[团体程序设计天梯赛](L2-001)紧急救援 ---- SPFA +DFS

题目传送门

  • zz操作:一开始把最短路径条数理解成了最短的路径有几条路,wa到底,特此记录一下
  • 仔细一看才是最短路径一共有几条,样例成功骗了我 23333

解题思路: SPFA跑出最短路,prev数组记录路径,llen数组记录到达每个结点的累加人数。
最后dfs跑一下,找出所有的最短路即可
AC代码:

#include 
using namespace std;

#define IO ios_base::sync_with_stdio(0),cin.tie(0)
#define fin freopen("in.txt","r",stdin)

typedef long long ll;
const int mod = 1e9+7;
const int maxn = 1e3+5;
const int INF = 0x3f3f3f3f;
const double PI = 4*atan(1.0);

int n,m,s,d;
struct node
{
    int to;
    int nex;
    int w;
    int len;
}edge[505*505];
bool vis[maxn];
int head[maxn];
int cnt = 0;
int dist[maxn];
void addedge(int u,int v,int w)
{
    edge[cnt].to = v;
    edge[cnt].w = w;
    edge[cnt].nex = head[u];
    edge[cnt].len = 1;
    head[u] = cnt;
    cnt++; 
}
int llen[maxn];
int pnum[maxn];
int prevz[maxn];
int step[maxn];
int tot;
void spfa()
{
    queue<int> q;
    vis[s] = 0;
    q.push(s);
    memset(dist,INF,sizeof(dist));
    dist[s] = 0;
    llen[s] = pnum[s];
    prevz[s] = -1;
    while(!q.empty())

数据集所含记录:
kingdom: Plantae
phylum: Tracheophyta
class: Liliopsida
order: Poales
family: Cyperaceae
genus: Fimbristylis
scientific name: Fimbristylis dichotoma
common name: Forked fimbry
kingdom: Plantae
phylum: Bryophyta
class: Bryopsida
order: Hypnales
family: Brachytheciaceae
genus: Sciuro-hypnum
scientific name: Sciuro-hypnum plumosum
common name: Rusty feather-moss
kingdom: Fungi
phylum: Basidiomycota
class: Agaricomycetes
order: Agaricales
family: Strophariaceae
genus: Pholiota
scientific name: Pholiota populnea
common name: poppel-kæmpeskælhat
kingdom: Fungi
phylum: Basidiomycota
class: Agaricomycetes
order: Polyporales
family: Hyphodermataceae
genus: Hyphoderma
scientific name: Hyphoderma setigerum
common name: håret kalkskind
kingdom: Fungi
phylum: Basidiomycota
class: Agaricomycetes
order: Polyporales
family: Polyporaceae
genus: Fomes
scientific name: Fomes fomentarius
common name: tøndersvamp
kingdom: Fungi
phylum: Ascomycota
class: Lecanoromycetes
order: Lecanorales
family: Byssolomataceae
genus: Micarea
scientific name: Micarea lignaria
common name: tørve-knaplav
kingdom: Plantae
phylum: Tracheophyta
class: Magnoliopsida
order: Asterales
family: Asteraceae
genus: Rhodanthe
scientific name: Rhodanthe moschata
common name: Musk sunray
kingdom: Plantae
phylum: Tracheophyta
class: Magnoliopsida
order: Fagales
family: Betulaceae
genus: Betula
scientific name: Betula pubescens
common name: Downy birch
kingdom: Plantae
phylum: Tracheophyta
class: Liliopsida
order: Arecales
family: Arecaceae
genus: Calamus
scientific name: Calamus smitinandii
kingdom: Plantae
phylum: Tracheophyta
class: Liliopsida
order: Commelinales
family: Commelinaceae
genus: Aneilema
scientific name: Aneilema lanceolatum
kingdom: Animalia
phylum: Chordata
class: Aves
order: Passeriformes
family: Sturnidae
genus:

完成下列任务
A: 在这篇题解的解题思路中，llen数组用来记录什么？
B: 请抄录这篇题解中的一段文字，从“[团体程序设计天梯赛](L2-001)紧急救援 ---- SPFA”开始，一直到“记录到达每个结点的累加人数。”为止，包括这两处。
C: 这篇题解的代码里，结构体node包含哪些成员变量？全部写出它们的名称。

按序解答
A: 到达每个结点的累加人数。

B:
[团体程序设计天梯赛](L2-001)紧急救援 ---- SPFA +DFS

题目传送门

  • zz操作:一开始把最短路径条数理解成了最短的路径有几条路,wa到底,特此记录一下
  • 仔细一看才是最短路径一共有几条,样例成功骗了我 23333

解题思路: SPFA跑出最短路,prev数组记录路径,llen数组记录到达每个结点的累加人数。

C: to、nex、w、len